Does going to a title 1 school do anything for a college application?

Does attending a title 1 school (school where a high percentage of kids are on free or reduced price lunch and breakfast) do anything for a college application?

Simply attending? No. But colleges will know the relative offerings in your school and you’ll be judged in that context. For instance, let’s say your HS graduates 20% of ninth graders with only 4% going on to graduate and enroll in a 4-yr college and the avg ACT is 17. If you’re one who, in that context, gets a 32 ACT or equivalent – that’s quite an achievement.

so succeeding at a school like that is more impressive than succeeding at a school where the average ACT score is in the high 20s or low 30s?

Also, YOUR situation is also examined. In other posts you mention your ECs and ability to be full pay. Thus your parents jobs & education level (and your relative difference than your peers) will be taken in context as well. *Just b/c you attend an under-resourced HS doesn’t automatically confer any advantage to you if you’re not from that background.

I’m not sure it’s that uncommon in many parts of country. I would say most schools in our city fit the criteria. My Ds went to title one schools all the way through. In middle school and HS the title one schools they attended also housed the best academic magnets. I think the biggest thing is the relative offerings, as in if the school doesn’t offer AP classes, you won’t be penalized for not taking them but you can have a rigorous education at a Title 1 school.
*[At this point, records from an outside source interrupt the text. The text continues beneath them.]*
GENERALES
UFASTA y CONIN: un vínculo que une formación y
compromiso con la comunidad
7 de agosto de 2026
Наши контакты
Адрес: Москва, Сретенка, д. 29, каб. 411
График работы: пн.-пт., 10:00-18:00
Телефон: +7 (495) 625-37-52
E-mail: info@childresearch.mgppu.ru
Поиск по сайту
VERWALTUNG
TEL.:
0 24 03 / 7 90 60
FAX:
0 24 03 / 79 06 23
If you attend a Title I school, your academic achievements will be taken in that context, and a 27 in a school where the average is 17 is as good as a 34 in a school where the average is 27. But if your family can afford to be full pay, colleges will wonder about the disconnect (ie., are you one of these kids whose family lost everything in the 2008 financial crisis but who held onto the kid’s college fund?)

To illustrate the dilemma universities confront: (1) they will view that 27 ACT score with favor, when the secondary school’s average SAT result is a 17, but (2) they also have to be reasonably certain the applicant can succeed in an academically fast-past (and sometimes highly competitive) undergraduate environment. That’s why things like recommendations are quite important.

^many top-flight universities offer a 6 or 7-week intensive program in the summer for kids who come from lower performing schools and have shown they have the intelligence to succeed academically but whom the universities know didn’t receive the necessary rigor of curriculum.

@MYOS1634‌ (re post #7): Yes, and that’s great for these students, but: (a) not all colleges and universities do so and (b) I have never been convinced that two intensive months can remotely substitute for years, not only in the classroom but in the broader world of learning. To be clear, I want these kids in our best universities – for their benefit, and the institution’s, and their classmates,’ and their instructors,’ and our nation’s – but I understand the dilemma faced by admissions personnel.

The programs mostly “bridge” the cultural divide and make sure students know where to find help and don’t hesitate to ask for it. The programs heavily involve reading/writing and provide the type of information kids whose parents have been to college (or speak English natively) would take for granted. The adjustement tends to be tough in any case, but kids with high GPAs from low performing schools do better if they attend the most selective schools than if they attend the less selective ones, and much better than in community college, due to a combination of greater resources + different cultural expectations.
But, yes, it’s tough to discern. A key criterion would be “who will tough it out? who will give up because it’s so destabilizing?”

@MYOS1634: Thank you, this was valuable to me. Life is a L O N G marathon and these great kids – with every bit as much potential as their upper middle-class peers – need to be nurtured. We truly need them, in my opinion.